• [Required task]
Reproduce the items starting at their first line and ending at the line containing "v(-35.36, 35.36) *", with every "trimOffspring" changed to "trimChild" and nothing else altered.

>>

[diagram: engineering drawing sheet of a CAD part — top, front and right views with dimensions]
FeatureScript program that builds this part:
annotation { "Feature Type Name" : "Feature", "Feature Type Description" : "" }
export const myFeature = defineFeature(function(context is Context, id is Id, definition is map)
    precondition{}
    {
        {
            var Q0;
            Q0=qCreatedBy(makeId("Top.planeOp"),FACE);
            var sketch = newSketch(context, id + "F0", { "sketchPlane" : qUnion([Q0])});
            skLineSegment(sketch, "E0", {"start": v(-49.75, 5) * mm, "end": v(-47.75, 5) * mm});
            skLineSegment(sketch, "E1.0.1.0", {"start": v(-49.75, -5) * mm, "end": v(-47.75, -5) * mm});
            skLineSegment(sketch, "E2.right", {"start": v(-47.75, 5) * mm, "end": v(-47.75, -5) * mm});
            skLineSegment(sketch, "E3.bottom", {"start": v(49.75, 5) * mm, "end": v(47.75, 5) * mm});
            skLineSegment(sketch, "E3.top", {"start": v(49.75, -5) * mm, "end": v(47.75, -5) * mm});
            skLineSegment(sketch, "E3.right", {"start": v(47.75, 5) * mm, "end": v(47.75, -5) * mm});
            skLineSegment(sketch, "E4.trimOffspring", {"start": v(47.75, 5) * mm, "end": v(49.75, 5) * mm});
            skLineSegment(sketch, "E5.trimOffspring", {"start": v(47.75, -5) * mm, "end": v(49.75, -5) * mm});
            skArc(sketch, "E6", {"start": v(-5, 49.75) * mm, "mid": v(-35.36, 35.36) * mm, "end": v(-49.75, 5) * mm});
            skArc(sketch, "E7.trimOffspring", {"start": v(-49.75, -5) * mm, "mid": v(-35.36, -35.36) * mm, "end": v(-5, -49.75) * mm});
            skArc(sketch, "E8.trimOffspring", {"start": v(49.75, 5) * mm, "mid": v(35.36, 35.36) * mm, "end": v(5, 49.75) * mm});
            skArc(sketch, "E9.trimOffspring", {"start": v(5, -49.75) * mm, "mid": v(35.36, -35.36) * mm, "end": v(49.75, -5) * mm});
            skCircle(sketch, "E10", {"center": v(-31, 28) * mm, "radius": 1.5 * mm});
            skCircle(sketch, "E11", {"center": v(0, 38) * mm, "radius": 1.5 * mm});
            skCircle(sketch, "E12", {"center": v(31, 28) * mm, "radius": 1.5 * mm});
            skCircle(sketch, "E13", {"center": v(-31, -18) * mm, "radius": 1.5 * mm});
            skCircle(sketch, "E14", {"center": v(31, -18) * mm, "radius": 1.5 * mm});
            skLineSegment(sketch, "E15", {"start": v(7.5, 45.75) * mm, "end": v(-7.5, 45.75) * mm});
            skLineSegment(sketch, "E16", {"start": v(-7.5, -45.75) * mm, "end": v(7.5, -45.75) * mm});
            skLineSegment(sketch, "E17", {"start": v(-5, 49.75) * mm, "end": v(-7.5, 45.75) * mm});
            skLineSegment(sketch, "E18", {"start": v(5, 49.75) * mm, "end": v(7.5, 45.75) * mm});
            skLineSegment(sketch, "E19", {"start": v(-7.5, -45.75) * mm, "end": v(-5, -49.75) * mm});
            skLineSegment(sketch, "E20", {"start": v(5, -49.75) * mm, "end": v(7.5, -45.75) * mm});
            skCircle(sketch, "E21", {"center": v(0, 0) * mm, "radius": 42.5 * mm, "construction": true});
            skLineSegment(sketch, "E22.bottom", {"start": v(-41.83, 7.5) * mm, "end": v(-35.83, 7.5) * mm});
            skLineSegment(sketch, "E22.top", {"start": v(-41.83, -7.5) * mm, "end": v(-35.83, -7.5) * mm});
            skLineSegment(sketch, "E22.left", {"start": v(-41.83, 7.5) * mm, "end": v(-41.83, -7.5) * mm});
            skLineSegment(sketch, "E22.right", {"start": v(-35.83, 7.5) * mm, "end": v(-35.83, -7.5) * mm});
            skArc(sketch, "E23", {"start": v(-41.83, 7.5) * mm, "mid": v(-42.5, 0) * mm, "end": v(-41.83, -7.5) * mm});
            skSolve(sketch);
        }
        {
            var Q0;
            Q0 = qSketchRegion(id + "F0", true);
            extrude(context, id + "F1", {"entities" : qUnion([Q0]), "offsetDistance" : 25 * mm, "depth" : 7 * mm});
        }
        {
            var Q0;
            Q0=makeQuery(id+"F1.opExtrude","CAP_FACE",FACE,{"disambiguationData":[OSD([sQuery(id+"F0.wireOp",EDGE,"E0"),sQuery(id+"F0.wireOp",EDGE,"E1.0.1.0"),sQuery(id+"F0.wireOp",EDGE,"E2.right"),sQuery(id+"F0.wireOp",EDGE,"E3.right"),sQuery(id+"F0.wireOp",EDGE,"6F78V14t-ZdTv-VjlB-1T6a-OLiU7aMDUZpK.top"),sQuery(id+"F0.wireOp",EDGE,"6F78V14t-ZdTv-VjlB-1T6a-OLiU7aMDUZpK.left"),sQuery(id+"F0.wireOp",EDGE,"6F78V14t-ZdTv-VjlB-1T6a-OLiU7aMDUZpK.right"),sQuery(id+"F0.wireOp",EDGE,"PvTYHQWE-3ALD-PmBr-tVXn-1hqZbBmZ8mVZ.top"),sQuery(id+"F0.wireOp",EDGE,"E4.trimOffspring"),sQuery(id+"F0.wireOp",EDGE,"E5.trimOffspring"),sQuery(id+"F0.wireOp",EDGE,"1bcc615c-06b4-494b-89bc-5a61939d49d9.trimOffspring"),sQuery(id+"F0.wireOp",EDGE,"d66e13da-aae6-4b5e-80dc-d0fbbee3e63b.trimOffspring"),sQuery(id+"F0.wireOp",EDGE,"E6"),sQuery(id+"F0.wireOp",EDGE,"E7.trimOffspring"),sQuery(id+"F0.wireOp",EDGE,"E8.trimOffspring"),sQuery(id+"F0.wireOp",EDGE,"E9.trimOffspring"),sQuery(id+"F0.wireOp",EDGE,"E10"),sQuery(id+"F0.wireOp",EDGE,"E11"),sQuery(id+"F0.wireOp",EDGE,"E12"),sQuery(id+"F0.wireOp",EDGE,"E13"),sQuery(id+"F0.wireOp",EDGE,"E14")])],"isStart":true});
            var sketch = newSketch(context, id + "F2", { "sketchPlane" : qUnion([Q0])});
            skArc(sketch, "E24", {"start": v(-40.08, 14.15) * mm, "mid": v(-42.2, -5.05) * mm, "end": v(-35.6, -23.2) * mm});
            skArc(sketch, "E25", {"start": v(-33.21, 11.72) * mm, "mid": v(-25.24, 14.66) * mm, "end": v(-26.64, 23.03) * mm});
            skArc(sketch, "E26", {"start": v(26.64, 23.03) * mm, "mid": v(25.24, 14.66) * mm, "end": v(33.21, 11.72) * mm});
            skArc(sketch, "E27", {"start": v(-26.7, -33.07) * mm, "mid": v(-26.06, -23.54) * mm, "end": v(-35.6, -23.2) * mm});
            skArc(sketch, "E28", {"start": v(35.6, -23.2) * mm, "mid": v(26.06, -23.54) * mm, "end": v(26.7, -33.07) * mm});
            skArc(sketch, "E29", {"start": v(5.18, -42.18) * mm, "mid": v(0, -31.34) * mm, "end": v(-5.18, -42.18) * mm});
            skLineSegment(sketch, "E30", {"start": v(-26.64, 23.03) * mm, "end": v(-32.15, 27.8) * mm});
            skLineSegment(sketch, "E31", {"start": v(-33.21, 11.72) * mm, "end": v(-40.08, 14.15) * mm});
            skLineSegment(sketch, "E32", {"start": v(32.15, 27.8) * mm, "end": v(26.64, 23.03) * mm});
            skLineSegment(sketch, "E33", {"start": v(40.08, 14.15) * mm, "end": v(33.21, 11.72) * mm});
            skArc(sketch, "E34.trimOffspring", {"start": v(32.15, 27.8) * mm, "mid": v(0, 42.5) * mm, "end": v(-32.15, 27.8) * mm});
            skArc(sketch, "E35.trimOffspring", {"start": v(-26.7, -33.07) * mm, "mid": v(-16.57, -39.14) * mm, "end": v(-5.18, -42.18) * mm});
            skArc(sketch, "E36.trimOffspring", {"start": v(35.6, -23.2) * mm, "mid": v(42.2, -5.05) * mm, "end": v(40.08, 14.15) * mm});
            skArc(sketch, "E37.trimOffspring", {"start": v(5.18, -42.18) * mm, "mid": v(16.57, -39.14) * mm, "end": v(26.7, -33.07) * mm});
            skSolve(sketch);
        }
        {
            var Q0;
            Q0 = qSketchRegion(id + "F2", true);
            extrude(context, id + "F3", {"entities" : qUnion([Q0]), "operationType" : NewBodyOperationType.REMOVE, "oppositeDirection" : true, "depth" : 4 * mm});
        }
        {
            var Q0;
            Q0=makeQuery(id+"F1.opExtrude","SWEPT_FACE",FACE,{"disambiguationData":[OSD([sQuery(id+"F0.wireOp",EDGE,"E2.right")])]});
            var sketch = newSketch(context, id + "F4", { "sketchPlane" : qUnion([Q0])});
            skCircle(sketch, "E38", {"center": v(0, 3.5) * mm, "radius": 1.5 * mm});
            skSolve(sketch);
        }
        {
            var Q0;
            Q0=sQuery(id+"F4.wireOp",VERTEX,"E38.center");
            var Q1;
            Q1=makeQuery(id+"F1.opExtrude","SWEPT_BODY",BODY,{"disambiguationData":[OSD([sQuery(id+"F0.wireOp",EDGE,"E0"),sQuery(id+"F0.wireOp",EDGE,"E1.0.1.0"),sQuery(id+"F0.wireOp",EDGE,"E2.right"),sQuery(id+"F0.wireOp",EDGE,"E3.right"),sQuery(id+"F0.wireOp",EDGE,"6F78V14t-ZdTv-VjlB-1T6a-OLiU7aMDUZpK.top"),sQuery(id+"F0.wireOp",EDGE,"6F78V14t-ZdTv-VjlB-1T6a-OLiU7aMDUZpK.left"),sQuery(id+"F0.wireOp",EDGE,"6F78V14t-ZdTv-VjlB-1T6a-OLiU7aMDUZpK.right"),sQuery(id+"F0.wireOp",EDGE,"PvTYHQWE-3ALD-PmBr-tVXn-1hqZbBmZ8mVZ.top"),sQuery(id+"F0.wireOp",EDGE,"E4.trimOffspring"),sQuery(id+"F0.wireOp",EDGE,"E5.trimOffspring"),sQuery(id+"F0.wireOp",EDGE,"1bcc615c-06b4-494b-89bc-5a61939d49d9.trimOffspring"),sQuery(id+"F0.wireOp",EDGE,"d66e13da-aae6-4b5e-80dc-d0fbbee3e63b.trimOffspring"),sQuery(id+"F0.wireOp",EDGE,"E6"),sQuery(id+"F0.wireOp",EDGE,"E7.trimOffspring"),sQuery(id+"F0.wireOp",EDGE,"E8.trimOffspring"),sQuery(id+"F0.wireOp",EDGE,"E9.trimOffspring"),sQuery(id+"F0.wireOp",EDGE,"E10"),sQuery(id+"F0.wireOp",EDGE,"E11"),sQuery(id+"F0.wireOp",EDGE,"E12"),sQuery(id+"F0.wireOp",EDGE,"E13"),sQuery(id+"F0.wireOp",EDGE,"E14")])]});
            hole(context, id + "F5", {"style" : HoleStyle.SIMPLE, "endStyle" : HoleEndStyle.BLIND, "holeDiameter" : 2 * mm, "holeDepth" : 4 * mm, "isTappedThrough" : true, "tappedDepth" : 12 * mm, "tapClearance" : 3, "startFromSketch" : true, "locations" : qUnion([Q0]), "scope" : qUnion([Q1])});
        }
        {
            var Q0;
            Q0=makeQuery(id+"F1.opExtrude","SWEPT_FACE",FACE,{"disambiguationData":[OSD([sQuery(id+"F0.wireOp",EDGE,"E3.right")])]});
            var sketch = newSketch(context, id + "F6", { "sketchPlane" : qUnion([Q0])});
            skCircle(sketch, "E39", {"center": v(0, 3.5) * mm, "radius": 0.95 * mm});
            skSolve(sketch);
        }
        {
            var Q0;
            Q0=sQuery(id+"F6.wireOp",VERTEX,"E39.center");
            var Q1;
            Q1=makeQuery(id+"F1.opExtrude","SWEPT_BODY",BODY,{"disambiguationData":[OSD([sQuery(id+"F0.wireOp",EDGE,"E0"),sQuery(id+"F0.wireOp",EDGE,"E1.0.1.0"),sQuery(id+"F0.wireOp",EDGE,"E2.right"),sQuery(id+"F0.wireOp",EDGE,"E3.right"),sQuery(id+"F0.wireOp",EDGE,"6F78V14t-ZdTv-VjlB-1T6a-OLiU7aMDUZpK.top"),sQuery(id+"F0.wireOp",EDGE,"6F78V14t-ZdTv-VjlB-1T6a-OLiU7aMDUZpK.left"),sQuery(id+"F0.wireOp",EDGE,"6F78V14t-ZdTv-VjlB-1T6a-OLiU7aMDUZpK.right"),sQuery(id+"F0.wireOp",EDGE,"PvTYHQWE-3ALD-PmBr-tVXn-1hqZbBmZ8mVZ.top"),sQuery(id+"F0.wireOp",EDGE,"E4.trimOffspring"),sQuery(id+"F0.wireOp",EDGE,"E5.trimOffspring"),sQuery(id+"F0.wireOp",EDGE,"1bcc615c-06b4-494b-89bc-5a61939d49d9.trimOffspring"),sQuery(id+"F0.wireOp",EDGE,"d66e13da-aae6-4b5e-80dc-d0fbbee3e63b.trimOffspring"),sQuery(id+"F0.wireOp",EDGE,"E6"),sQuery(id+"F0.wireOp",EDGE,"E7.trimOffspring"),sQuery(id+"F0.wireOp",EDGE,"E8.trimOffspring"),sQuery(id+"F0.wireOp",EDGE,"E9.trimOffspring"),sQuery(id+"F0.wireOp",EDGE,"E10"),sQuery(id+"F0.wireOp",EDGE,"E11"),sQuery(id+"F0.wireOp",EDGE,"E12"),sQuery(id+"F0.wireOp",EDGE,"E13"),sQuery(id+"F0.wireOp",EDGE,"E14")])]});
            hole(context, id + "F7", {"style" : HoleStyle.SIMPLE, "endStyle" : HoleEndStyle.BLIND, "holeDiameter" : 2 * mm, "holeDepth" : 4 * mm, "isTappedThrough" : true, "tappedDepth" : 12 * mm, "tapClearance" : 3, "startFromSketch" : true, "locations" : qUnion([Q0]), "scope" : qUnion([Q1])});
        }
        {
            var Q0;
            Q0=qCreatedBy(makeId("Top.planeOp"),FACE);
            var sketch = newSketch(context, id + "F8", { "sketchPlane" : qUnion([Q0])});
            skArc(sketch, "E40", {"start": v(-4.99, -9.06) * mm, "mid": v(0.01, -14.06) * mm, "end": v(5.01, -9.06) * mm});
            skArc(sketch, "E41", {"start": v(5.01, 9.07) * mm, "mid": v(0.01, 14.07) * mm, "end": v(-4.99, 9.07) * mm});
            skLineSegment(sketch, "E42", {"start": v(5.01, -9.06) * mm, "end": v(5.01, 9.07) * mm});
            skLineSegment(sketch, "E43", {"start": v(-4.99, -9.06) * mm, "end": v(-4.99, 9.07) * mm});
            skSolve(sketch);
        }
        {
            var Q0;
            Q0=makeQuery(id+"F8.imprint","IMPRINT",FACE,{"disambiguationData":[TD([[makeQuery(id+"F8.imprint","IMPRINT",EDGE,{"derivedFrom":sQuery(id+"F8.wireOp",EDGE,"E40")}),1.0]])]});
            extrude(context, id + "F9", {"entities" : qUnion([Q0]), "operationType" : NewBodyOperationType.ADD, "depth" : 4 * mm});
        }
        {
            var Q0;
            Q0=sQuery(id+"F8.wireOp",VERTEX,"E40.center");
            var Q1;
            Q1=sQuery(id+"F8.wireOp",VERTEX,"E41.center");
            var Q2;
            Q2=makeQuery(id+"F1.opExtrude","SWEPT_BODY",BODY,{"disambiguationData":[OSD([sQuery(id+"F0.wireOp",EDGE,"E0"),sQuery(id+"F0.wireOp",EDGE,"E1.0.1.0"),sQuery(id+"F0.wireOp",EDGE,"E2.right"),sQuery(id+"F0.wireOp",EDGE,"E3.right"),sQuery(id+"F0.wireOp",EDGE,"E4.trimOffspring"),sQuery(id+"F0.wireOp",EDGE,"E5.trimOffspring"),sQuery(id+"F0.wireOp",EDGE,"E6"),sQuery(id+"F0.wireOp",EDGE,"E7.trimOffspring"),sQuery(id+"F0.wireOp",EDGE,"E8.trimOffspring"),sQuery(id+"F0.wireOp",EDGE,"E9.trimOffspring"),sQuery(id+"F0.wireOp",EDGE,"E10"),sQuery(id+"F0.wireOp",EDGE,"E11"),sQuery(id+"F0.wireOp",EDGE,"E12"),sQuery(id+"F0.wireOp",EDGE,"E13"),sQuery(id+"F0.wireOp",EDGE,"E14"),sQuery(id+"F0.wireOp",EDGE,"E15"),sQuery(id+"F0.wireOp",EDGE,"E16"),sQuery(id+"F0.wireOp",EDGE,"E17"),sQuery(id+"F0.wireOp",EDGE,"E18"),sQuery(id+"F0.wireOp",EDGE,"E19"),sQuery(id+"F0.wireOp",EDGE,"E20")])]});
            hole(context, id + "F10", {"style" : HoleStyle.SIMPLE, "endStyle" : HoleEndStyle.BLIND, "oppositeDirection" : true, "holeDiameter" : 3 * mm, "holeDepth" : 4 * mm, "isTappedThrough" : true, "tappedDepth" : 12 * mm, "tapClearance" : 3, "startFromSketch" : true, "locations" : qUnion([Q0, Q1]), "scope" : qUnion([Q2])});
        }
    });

<<

• [Output for this task]
[diagram: engineering drawing sheet of a CAD part — top, front and right views with dimensions]
FeatureScript program that builds this part:
annotation { "Feature Type Name" : "Feature", "Feature Type Description" : "" }
export const myFeature = defineFeature(function(context is Context, id is Id, definition is map)
    precondition{}
    {
        {
            var Q0;
            Q0=qCreatedBy(makeId("Top.planeOp"),FACE);
            var sketch = newSketch(context, id + "F0", { "sketchPlane" : qUnion([Q0])});
            skLineSegment(sketch, "E0", {"start": v(-49.75, 5) * mm, "end": v(-47.75, 5) * mm});
            skLineSegment(sketch, "E1.0.1.0", {"start": v(-49.75, -5) * mm, "end": v(-47.75, -5) * mm});
            skLineSegment(sketch, "E2.right", {"start": v(-47.75, 5) * mm, "end": v(-47.75, -5) * mm});
            skLineSegment(sketch, "E3.bottom", {"start": v(49.75, 5) * mm, "end": v(47.75, 5) * mm});
            skLineSegment(sketch, "E3.top", {"start": v(49.75, -5) * mm, "end": v(47.75, -5) * mm});
            skLineSegment(sketch, "E3.right", {"start": v(47.75, 5) * mm, "end": v(47.75, -5) * mm});
            skLineSegment(sketch, "E4.trimChild", {"start": v(47.75, 5) * mm, "end": v(49.75, 5) * mm});
            skLineSegment(sketch, "E5.trimChild", {"start": v(47.75, -5) * mm, "end": v(49.75, -5) * mm});
            skArc(sketch, "E6", {"start": v(-5, 49.75) * mm, "mid": v(-35.36, 35.36) * mm, "end": v(-49.75, 5) * mm});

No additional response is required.